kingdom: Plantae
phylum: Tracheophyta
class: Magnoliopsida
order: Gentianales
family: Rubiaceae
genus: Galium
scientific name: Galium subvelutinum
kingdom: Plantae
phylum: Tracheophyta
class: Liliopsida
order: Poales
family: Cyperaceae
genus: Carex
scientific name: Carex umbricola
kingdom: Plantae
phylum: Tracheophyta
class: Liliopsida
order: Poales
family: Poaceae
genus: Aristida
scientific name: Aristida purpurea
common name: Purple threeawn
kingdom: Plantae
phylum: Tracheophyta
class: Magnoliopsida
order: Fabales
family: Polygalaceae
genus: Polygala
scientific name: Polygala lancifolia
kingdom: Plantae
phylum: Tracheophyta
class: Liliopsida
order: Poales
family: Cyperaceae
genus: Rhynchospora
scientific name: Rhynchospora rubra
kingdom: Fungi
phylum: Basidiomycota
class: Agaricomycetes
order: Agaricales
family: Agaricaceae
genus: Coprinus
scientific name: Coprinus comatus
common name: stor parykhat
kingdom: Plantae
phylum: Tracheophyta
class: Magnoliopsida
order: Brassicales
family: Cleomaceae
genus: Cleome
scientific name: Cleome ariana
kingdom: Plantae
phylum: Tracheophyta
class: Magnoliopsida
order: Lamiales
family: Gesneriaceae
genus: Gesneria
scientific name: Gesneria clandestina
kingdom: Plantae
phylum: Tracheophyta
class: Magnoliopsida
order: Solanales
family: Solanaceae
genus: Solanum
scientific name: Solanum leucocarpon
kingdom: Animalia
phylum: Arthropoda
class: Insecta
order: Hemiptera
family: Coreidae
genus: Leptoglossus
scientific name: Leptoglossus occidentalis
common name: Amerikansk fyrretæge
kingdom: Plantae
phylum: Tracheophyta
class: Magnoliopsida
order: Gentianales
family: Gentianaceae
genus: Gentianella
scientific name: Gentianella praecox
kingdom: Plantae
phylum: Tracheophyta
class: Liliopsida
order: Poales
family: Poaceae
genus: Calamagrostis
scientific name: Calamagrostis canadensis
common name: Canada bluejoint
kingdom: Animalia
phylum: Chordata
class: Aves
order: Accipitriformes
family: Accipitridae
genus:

■ TO DO: Please write out every line of the material above word for word, with nothing changed.

■ TASK SOLUTION:
kingdom: Plantae
phylum: Tracheophyta
class: Magnoliopsida
order: Gentianales
family: Rubiaceae
genus: Galium
scientific name: Galium subvelutinum
kingdom: Plantae
phylum: Tracheophyta
class: Liliopsida
order: Poales
family: Cyperaceae
genus: Carex
scientific name: Carex umbricola
kingdom: Plantae
phylum: Tracheophyta
class: Liliopsida
order: Poales
family: Poaceae
genus: Aristida
scientific name: Aristida purpurea
common name: Purple threeawn
kingdom: Plantae
phylum: Tracheophyta
class: Magnoliopsida
order: Fabales
family: Polygalaceae
genus: Polygala
scientific name: Polygala lancifolia
kingdom: Plantae
phylum: Tracheophyta
class: Liliopsida
order: Poales
family: Cyperaceae
genus: Rhynchospora
scientific name: Rhynchospora rubra
kingdom: Fungi
phylum: Basidiomycota
class: Agaricomycetes
order: Agaricales
family: Agaricaceae
genus: Coprinus
scientific name: Coprinus comatus
common name: stor parykhat
kingdom: Plantae
phylum: Tracheophyta
class: Magnoliopsida
order: Brassicales
family: Cleomaceae
genus: Cleome
scientific name: Cleome ariana
kingdom: Plantae
phylum: Tracheophyta
class: Magnoliopsida
order: Lamiales
family: Gesneriaceae
genus: Gesneria
scientific name: Gesneria clandestina
kingdom: Plantae
phylum: Tracheophyta
class: Magnoliopsida
order: Solanales
family: Solanaceae
genus: Solanum
scientific name: Solanum leucocarpon
kingdom: Animalia
phylum: Arthropoda
class: Insecta
order: Hemiptera
family: Coreidae
genus: Leptoglossus
scientific name: Leptoglossus occidentalis
common name: Amerikansk fyrretæge
kingdom: Plantae
phylum: Tracheophyta
class: Magnoliopsida
order: Gentianales
family: Gentianaceae
genus: Gentianella
scientific name: Gentianella praecox
kingdom: Plantae
phylum: Tracheophyta
class: Liliopsida
order: Poales
family: Poaceae
genus: Calamagrostis
scientific name: Calamagrostis canadensis
common name: Canada bluejoint
kingdom: Animalia
phylum: Chordata
class: Aves
order: Accipitriformes
family: Accipitridae
genus:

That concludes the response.